Boundaries are the distance at which I can love you and me simultaneously – Prentis Hemphill
Boundaries are a prerequisite for compassion and empathy. We can’t connect with someone unless we’re clear about where we end and they begin. If there’s no autonomy between people, then there’s no compassion or empathy, just enmeshment.
This has probably been one of the most significant, soul-shaking learnings of my career.
For a couple of years, it made no sense to me at all. Why did all of the compassion practitioners—therapists, counselors, monks—that I interviewed talk about the importance of boundaries? Why did the lack of boundaries and judgment seem to go hand in hand in the data?
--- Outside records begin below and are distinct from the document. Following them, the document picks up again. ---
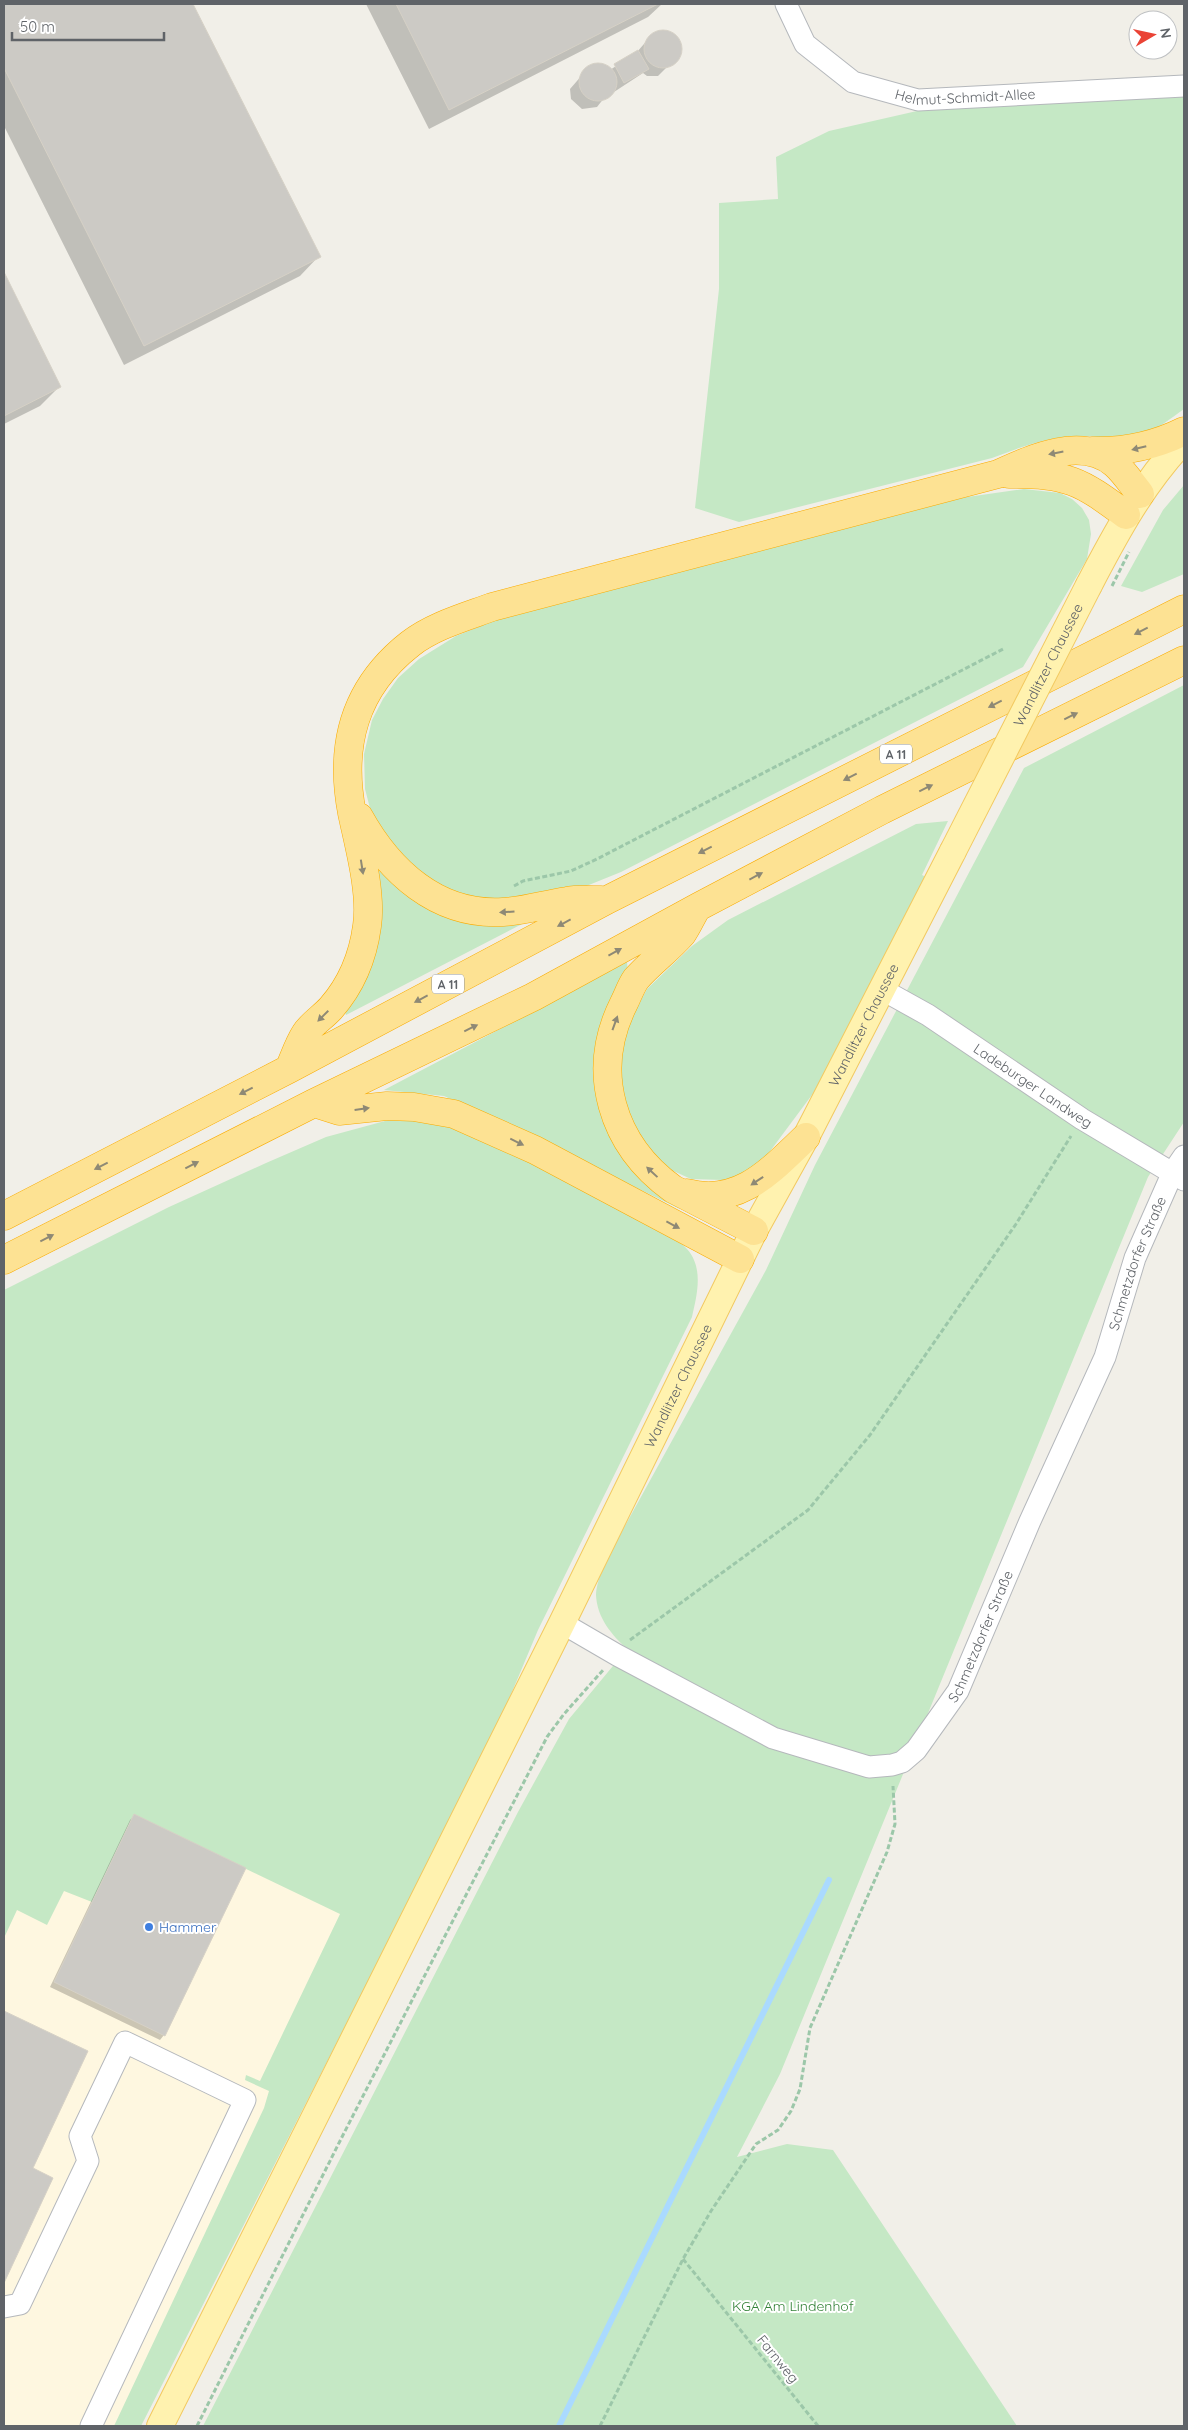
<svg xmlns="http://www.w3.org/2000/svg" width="1188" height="2430" font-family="Quicksand,sans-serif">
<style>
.commercial{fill:#fef7e0}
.green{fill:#c5e8c5}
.shadow{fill:#0003}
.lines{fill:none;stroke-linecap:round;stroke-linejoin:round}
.stream{stroke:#aadaff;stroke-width:6}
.building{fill:#cccac5;stroke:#d6d1c6}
.minor-casing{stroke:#b5b8bc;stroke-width:23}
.major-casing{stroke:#f2c960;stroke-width:28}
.highway-casing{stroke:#f9ab00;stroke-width:29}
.path{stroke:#9cc7a9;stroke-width:3;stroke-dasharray:5 2.5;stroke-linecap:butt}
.minor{stroke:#fff;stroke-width:21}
.major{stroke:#fff2af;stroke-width:26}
.highway{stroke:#fde293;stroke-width:28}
.major-bridge-casing{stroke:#f2c960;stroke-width:28;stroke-linecap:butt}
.path-bridge{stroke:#9cc7a9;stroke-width:3;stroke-dasharray:5 2.5;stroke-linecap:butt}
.major-bridge{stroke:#fff2af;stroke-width:26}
.oneway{fill:#8e8975}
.shop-dot{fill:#3f7fe0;stroke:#fff;stroke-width:2}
.labels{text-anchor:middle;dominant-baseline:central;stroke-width:4;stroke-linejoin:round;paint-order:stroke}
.shield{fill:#fff;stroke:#8f9295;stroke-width:1}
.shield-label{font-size:12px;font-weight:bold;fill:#5f6368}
.street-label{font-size:14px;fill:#5f6368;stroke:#fff}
.shop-label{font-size:14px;fill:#366cbe;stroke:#fff;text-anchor:start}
.park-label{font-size:14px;fill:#348238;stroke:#fff}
</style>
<rect width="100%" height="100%" fill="#f1efe8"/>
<path class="commercial" d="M127 1761 380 1889 120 2426H4V1856Z"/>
<path class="green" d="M1184 96V409C1171 418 1157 430 1142 435 1122 442 1101 436 1081 436 1049 436 1021 447 992 458L739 522 695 508 719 289V203L778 199 776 157 829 131 917 111Z
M1184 485V574L1142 592 1121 586 1163 510Z
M1024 489 1060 493 1072 499 1082 508 1089 520 1091 534 1087 559 1023 667 621 872 574 891 501 904 450 893 403 862 372 816 365 789 364 754 372 720 383 699 398 678 419 659 456 636 498 619 953 499Z
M1184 685V1122L1148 1177 780 2074 737 2157 787 2144 833 2150 1017 2426H203L518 1812 569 1719 627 1649C612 1635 597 1618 596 1595 596 1586 601 1573 604 1564L766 1270 815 1165 1024 768Z
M948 821 922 875 926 877 826 1076 765 1158 740 1175 723 1180 691 1179 669 1169 654 1155 638 1132 631 1118 624 1096 620 1066 626 1028 647 989 692 946 728 920 916 824Z
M372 860 498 922 522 924 346 1015 343 1007Z
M627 962 628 973 605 1016 634 1168 680 1209 497 1120 444 1096 384 1090Z
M396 1118 449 1122 522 1154 672 1237C676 1241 683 1244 687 1249 704 1268 697 1295 692 1317L538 1630 494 1735 141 2426H114L264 2108 269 2091 245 2080 246 2075 260 2081 340 1914 134 1815 92 1902 64 1891 47 1925 17 1910 4 1938V1290L169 1207 266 1163 326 1137Z"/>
<path class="shadow" d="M4 4H192L319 256 300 276 124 365 4 126Z
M366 4H662L648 17 429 129Z
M667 32 672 34 679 42 680 51 678 56 658 76H647L643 73 614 92 612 88 597 107 582 109 571 99 570 89 590 66 602 65 610 70 637 52 650 37Z
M4 275 60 386 40 406 4 424Z
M135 1816 164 2035 160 2040 50 1987 130 1820Z
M4 2013 86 2052 31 2169 52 2179 4 2280Z"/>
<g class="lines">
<path class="stream" d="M559 2426 829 1880"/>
</g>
<path class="building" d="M4 4H193L321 257 144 346 4 68Z
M396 4H658L449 110Z
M644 49a19 19 0 1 1 38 0a19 19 0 1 1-38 0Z
M638 50 649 69 624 83 614 64Z
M579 82a19 19 0 1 1 38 0a19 19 0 1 1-38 0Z
M4 272 61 387 4 416Z
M134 1814 246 1868 165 2036 54 1982Z
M4 2011 88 2051 33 2168 53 2178 4 2283Z"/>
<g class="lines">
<defs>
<g id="minor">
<path id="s1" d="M786 4 805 44 853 82 918 100 1184 86"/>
<path id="s2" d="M883 990 928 1015 1082 1119 1184 1180"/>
<path id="s3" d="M562 1623 617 1655 773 1738 869 1767 892 1765 902 1762 916 1750 958 1691 1030 1521 1105 1357 1135 1258 1173 1172 1184 1156"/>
<path d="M4 2307 20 2304 88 2161 80 2136 125 2042 245 2100 91 2426"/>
</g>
<g id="major">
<path d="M1089 585C1116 533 1143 483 1184 440"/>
<path id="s4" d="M160 2426 562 1623 754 1231 806 1137 953 851"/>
</g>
<path id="highway" d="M1092 451C1125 452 1154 446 1184 431
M1009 474C1068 474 1079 480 1126 515
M359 817C389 871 437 916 503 912 526 911 545 904 567 901 578 899 590 900 601 900
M695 911C691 918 687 927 682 934 668 950 650 963 636 979 631 986 628 995 624 1003 589 1072 612 1145 673 1189L754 1231
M289 1069C294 1058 298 1045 305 1034 311 1024 323 1017 331 1008 352 984 363 956 367 926 372 893 359 846 352 813 339 746 354 688 410 644 433 626 465 617 492 607L998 474C1031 459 1082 435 1115 464 1124 472 1132 484 1140 494
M314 1103 339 1111 387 1106 414 1107 454 1114 535 1150 740 1259
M687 1193C740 1207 772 1169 806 1137
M4 1216 289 1069 607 900 1184 609
M4 1260 314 1103 533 997 698 907 882 810 1184 660"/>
</defs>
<use href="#minor" class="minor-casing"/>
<use href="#major" class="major-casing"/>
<use href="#highway" class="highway-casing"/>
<path class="path" d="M514 886 523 881 571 871 597 859 1005 648
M630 1640 808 1510 870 1435 1016 1224 1071 1136
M683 2259 818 2426
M197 2426 343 2135 547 1737 564 1714 604 1669
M600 2426 683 2259 711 2211 756 2144 778 2130 791 2111 800 2089 810 2028 887 1852 895 1824 893 1786"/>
<use href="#minor" class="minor"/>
<use href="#major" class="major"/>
<use href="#highway" class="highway"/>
<defs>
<g id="major-bridge">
<path id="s5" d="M953 851 1089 585"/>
</g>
</defs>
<use href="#major-bridge" class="major-bridge-casing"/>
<path class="path-bridge" d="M1112 586 1129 552"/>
<use href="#major-bridge" class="major-bridge"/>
</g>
<defs><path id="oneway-solid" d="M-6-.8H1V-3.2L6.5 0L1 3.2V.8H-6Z" transform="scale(1.25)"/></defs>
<g class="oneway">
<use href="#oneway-solid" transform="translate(1139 448) rotate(166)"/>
<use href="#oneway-solid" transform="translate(1056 453) rotate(169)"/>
<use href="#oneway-solid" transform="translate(1141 631) rotate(153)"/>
<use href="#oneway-solid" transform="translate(995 704) rotate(153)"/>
<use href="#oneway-solid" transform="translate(1071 716) rotate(-26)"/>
<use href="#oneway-solid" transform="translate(850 777) rotate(153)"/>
<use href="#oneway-solid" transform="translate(926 788) rotate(-26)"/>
<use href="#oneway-solid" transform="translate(705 850) rotate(153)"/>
<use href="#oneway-solid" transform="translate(362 867) rotate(81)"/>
<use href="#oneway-solid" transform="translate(756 876) rotate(-28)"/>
<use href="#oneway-solid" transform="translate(507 912) rotate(176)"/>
<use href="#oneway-solid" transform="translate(564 923) rotate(152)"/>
<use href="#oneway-solid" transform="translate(615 952) rotate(-29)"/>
<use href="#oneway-solid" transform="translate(421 999) rotate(152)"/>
<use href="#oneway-solid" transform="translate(323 1016) rotate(135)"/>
<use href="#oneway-solid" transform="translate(615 1023) rotate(-70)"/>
<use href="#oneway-solid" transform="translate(471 1028) rotate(-26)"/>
<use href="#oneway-solid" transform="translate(246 1091) rotate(153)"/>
<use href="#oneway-solid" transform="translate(362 1109) rotate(-8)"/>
<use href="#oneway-solid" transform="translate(517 1142) rotate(26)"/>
<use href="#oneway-solid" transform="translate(192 1165) rotate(-27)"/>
<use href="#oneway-solid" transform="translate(101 1166) rotate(153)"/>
<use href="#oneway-solid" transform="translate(652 1172) rotate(-137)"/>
<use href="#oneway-solid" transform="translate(757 1181) rotate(146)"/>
<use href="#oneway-solid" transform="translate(673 1225) rotate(28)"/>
<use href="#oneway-solid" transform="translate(47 1238) rotate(-27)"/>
</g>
<circle class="shop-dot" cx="149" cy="1927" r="5"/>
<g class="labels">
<g class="shield">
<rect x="880" y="744.5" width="32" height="19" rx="4"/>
<rect x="432" y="974.5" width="32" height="19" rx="4"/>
</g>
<g class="shield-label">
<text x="896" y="754">A 11</text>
<text x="448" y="984">A 11</text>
</g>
<g class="street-label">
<text stroke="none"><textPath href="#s1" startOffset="220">Helmut-Schmidt-Allee</textPath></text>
<text stroke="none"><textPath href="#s5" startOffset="209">Wandlitzer Chaussee</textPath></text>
<text stroke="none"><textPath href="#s4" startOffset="1568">Wandlitzer Chaussee</textPath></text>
<text stroke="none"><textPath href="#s2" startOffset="178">Ladeburger Landweg</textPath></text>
<text stroke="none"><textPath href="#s3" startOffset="929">Schmetzdorfer Straße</textPath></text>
<text stroke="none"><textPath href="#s4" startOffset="1162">Wandlitzer Chaussee</textPath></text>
<text stroke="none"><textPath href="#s3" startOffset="524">Schmetzdorfer Straße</textPath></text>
<text transform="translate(778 2359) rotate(51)">Farnweg</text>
</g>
<g class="shop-label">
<text x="159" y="1927">Hammer</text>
</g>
<g class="park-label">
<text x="793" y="2306">KGA Am Lindenhof</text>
</g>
</g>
<rect width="1188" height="2430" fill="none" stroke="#5f6368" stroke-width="10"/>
<g transform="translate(1153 35) rotate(81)"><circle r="24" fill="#ffffff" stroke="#bfc1c3"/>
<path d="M0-4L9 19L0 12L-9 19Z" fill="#ea4335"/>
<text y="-8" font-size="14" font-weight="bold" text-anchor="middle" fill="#5f6368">N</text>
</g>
<path d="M12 32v8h152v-8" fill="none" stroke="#5f6368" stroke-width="2.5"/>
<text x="20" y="32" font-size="15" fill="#5f6368" stroke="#ffffff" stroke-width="4" paint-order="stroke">50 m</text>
</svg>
In The Gifts of Imperfection, I write, “The heart of compassion is really acceptance. The better we are at accepting ourselves and others, the more compassionate we become. Well, it’s difficult to accept people when they are hurting us or taking advantage of us or walking all over us. This research has taught me that if we really want to practice compassion, we have to start by setting boundaries and holding people accountable for their behavior.”
I was recently struggling with a boundary issue (yes, still) and I told my therapist that I refuse to go back to saccharine—that I like solid better. Before I really understood how impossible it is to be compassionate to myself or others when people are taking advantage of me and when I’m prioritizing being liked over being free, I was much sweeter but less authentic. Now I’m kinder and less judgmental. But also firmer and more solid. Occasionally salty.
The best definition of boundaries still comes from my friend Kelly Rae Roberts. Kelly Rae was an oncology social worker who followed her dreams and became a prolific, globally recognized artist. After experiences with some of her art students copying her work and selling it, she addressed her art community with a very straightforward blog post on “What’s OK and What’s Not OK” in terms of using her images. For example, it’s okay to be inspired by her work, but not okay to copy it and sell it. This is a simple but profound way to set boundaries. As we say in our organization, Clear is kind. Unclear is unkind.
Too often we forget about the “what is okay” part, and that leads to unnecessary disconnection. When people set a boundary with us, we can feel that they’re denying us our right to our thinking and feeling. When we explain up front what’s okay, we move the focus to where it belongs: This expression of your feelings or thinking is the problem.
It’s okay to be pissed. It’s not okay to raise your voice and pound on the table.
It’s okay to change your mind. It’s not okay to assume that I’m okay with the changes without talking to me.
It’s okay to want to be able to do the things your friends are allowed to do. I totally get that. What’s not okay is breaking our rules to do them.
It’s okay to disagree with me, but it’s not okay to ridicule my ideas and beliefs.”